No entendía nada. Sólo sabía que ya no gozaba
de los mimos y caricias, de los continuos cuidados del niño que fuera hasta hace un mes su
compañero inseparable de juegos. Aquel día ya lejano, la desesperación y el
llanto se reflejaba en los rostros de toda la familia. El rostro del niño sin
embargo, carecía de expresión. Yacía inerte en el interior de una caja, la
misma caja que más tarde depositaron al pie del magnolio del jardín, un metro
bajo tierra.
Desde entonces, no había vuelto a verlo.
Obsesionado, se había olvidado de jugar, tambien de comer. Se pasaba el día, preso de una enorme curiosidad por entender su
ausencia, arañando la tierra, esa tierra donde vió desaparecer el cuerpo de su
amigo. ¿Acaso se había olvidado de él? ¿Volvería alguna vez a verlo?. ¿Con quien jugaría ahora?.

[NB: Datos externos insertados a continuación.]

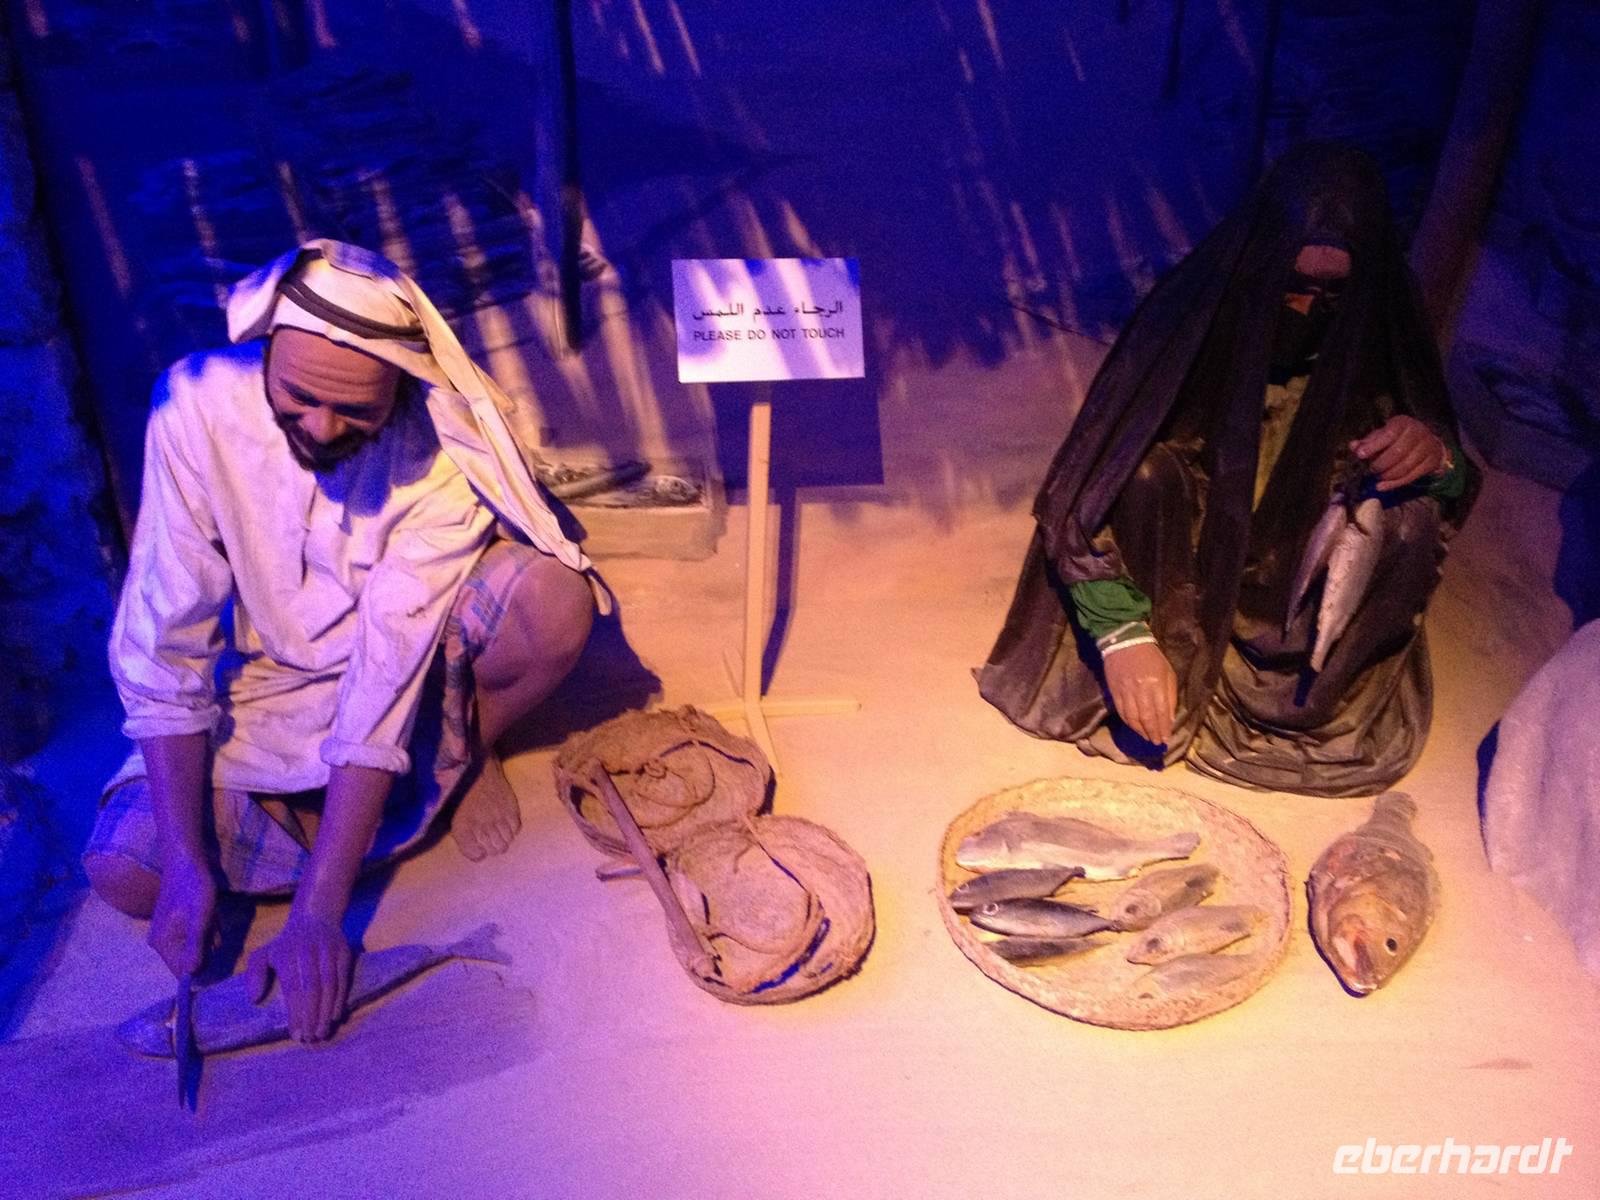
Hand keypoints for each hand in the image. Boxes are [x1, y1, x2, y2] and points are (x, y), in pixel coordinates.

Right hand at [147, 853, 216, 977]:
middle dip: (207, 946)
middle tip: (210, 924)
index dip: (202, 965)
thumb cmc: (194, 887)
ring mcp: (168, 933)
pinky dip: (207, 927)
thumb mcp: (200, 917)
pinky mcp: (176, 924)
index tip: (211, 945)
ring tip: (210, 915)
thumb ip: (196, 945)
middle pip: (192, 959)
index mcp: (163, 944)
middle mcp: (161, 943)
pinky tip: (209, 912)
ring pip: (197, 946)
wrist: (186, 861)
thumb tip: (192, 974)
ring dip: (209, 935)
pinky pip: (196, 935)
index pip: (183, 972)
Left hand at [245, 911, 352, 1041]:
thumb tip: (255, 999)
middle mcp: (308, 951)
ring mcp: (328, 950)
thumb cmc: (286, 944)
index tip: (295, 1034)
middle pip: (312, 988)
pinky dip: (340, 998)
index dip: (295, 1013)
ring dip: (327, 1011)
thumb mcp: (264, 953)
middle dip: (312, 1016)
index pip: (293, 988)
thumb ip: (254, 974)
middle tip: (311, 1038)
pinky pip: (344, 979)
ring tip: (323, 1031)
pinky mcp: (344, 951)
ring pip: (330, 984)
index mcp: (286, 954)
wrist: (316, 917)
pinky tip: (336, 1015)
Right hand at [1103, 641, 1177, 745]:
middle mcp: (1141, 690)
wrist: (1125, 643)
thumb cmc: (1151, 657)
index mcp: (1156, 684)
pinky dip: (1129, 723)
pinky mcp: (1114, 692)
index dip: (1163, 728)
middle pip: (1147, 718)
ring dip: (1141, 731)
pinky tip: (1135, 728)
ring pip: (1133, 718)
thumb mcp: (1168, 672)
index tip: (1166, 739)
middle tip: (1157, 743)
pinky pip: (1122, 712)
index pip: (1161, 712)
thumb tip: (1170, 718)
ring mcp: (1126, 692)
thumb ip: (1170, 696)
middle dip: (1153, 733)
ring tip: (1147, 738)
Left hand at [1351, 417, 1446, 491]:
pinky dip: (1395, 484)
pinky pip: (1412, 476)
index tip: (1360, 455)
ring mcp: (1427, 447)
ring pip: (1405, 467)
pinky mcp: (1432, 461)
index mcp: (1403, 423)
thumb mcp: (1382, 436)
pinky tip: (1382, 486)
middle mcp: (1418, 432)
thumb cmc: (1397, 439)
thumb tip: (1353, 446)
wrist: (1426, 443)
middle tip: (1371, 470)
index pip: (1388, 434)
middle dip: (1380, 464)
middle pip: (1397, 453)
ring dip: (1387, 475)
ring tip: (1378, 477)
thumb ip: (1367, 442)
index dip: (1373, 446)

Noche cerrada. Desde su atalaya, encaramado
al tejado, sus ojos de gato acostumbrados a la oscuridad vigilaban, como todas
las noches, el sitio donde su amigo
descansaba, con la esperanza de verlo aparecer. De repente, una extraña
fosforescencia que emergía de la tierra, de esa tierra, excitó su curiosidad hasta
el punto de acercarse venciendo sus temores.
Tal vez debió haber ignorado su natural
curiosidad. De la tierra surgieron dos manos que atenazaron su garganta. Al día
siguiente, lo encontraron muerto. En su garganta, surcos sanguinolentos que
terminaban allí donde sus pequeñas garras gatunas se hundían en la carne. Un centímetro más abajo, una marca rojiza, como
si un dogal se hubiera ceñido a su garganta hasta asfixiarlo.
Lo enterraron junto a su compañero de juegos.
A veces, en las noches cerradas, dos pequeñas fosforescencias iluminan el
tronco del magnolio mientras de fondo se escuchan maullidos y risas infantiles.